Committee on ICANN Evolution and Reform
Draft Statement of Mission and Core Values
2 September 2002

To the ICANN Community:

The ICANN Evolution and Reform Committee has prepared the following Draft Statement of Mission and Core Values, which incorporates changes to the version published as part of the 20 June 2002 document entitled "ICANN: A Blueprint for Reform" to reflect various comments received from the community. As noted in the Evolution and Reform Committee's Second Interim Implementation Report, the proper articulation of ICANN's mission and core values is a very important element of ICANN reform. Additional comments on this draft are therefore invited.

Committee on ICANN Evolution and Reform
2 September 2002

Click here to read comments on this draft.

ICANN's Mission

The Internet Corporation for Assigned Names and Numbers (ICANN) is the private-sector body responsible for coordinating, at the overall level, the global Internet's systems of unique identifiers.

The mission of ICANN is to coordinate the stable and secure operation of the Internet's unique identifier systems. In particular, ICANN:

a. Coordinates the allocation and assignment of three sets of unique identifiers for the Internet; i.e.,

  • Domain names (forming a system referred to as "DNS");
  • Internet protocol (IP) addresses and autonomous system (AS) numbers; and
  • Protocol port and parameter numbers.

b. Coordinates the operation and evolution of the DNS's root name server system.

c. Coordinates policy-development reasonably and appropriately related to these technical functions.

ICANN's Core Values

In performing its mission, ICANN adheres to these core values and principles:

1. Preserve and enhance the operational stability, reliability, security, and global interoperability of the Internet.

2. Respect the creativity and innovation made possible by the Internet by limiting ICANN's activities to those matters within ICANN's mission requiring or significantly benefiting from global coordination.

3. To the extent feasible and appropriate, delegate coordination functions to or recognize the policy role of other responsible entities that reflect the interests of affected parties.

4. Seek and support broad, informed participation reflecting the functional, geographic, and cultural diversity of the Internet, at all levels of policy development and decision-making.

5. Where feasible and appropriate, depend on market mechanisms to promote and sustain a competitive environment.

6. Introduce and promote competition in the registration of domain names where practicable and beneficial in the public interest.

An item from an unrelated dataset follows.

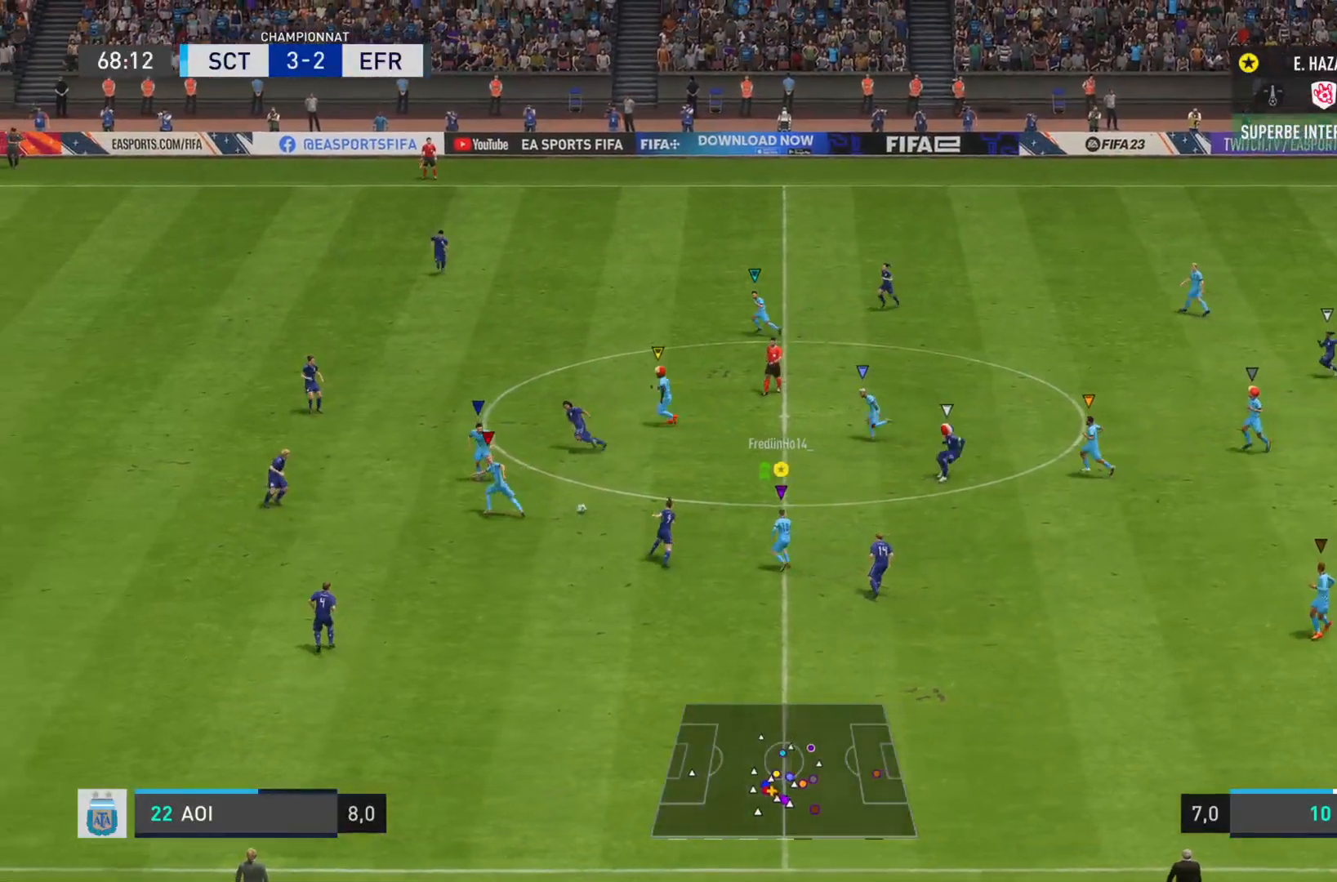
{"buttons": ["R2"], "left_stick": "down-left", "right_stick": "left", "events": [[51, "R2", "down"], [201, "left_stick", "down-left"], [434, "right_stick", "left"]]}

7. Employ open and transparent policy development mechanisms that (a) promote well-informed decisions based on expert advice, and (b) ensure that those entities most affected can assist in the policy development process.

8. Make decisions by applying documented policies neutrally and objectively, with integrity and fairness.

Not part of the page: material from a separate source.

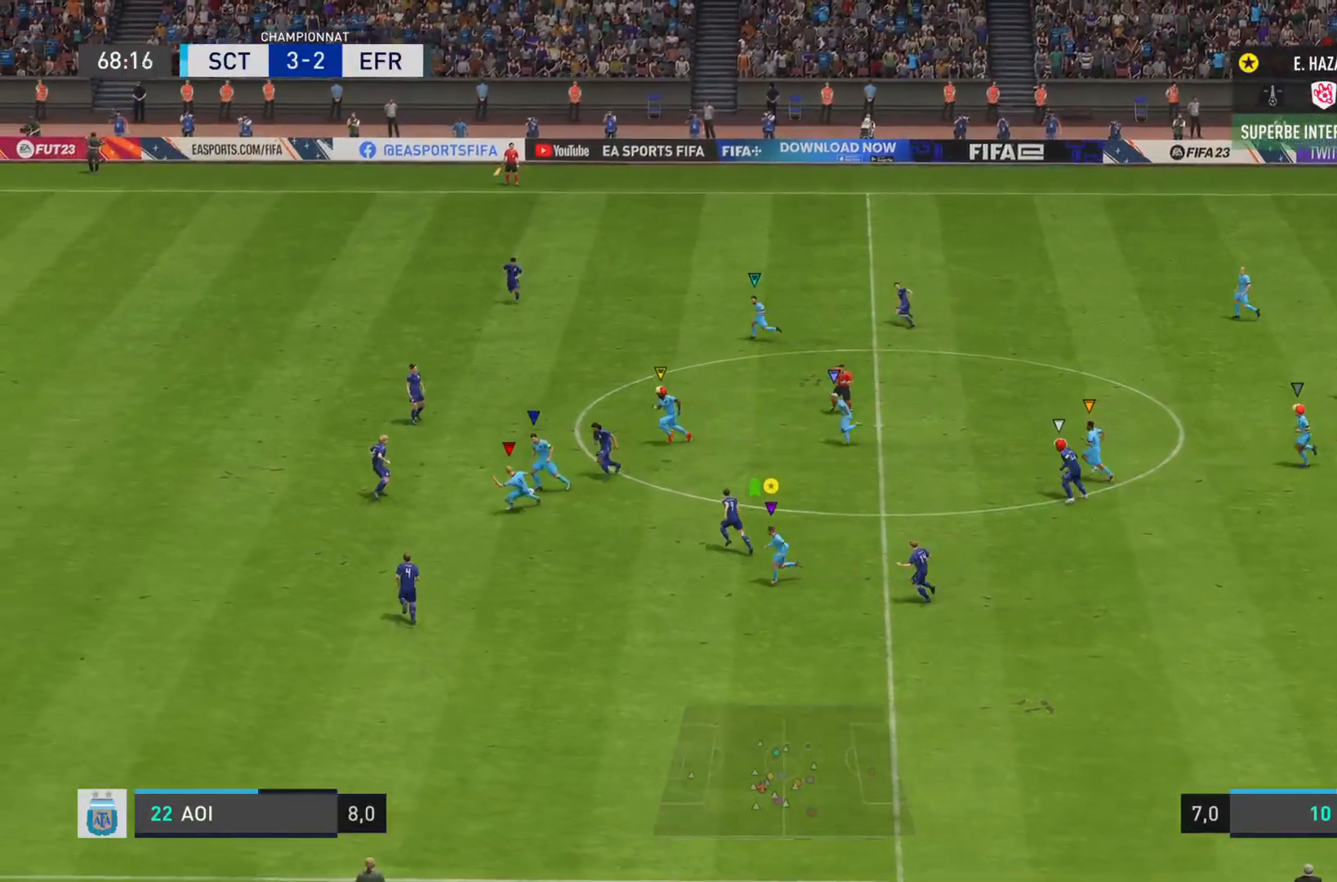
{"buttons": ["R2"], "left_stick": "down-left", "right_stick": "left", "events": []}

9. Act with a speed that is responsive to the needs of the Internet while, as part of the decision-making process, obtaining informed input from those entities most affected.

10. Remain accountable to the Internet community through mechanisms that enhance ICANN's effectiveness.

11. Take into account the views of governments and public authorities responsible for public policy, so that the need for direct governmental action is minimized.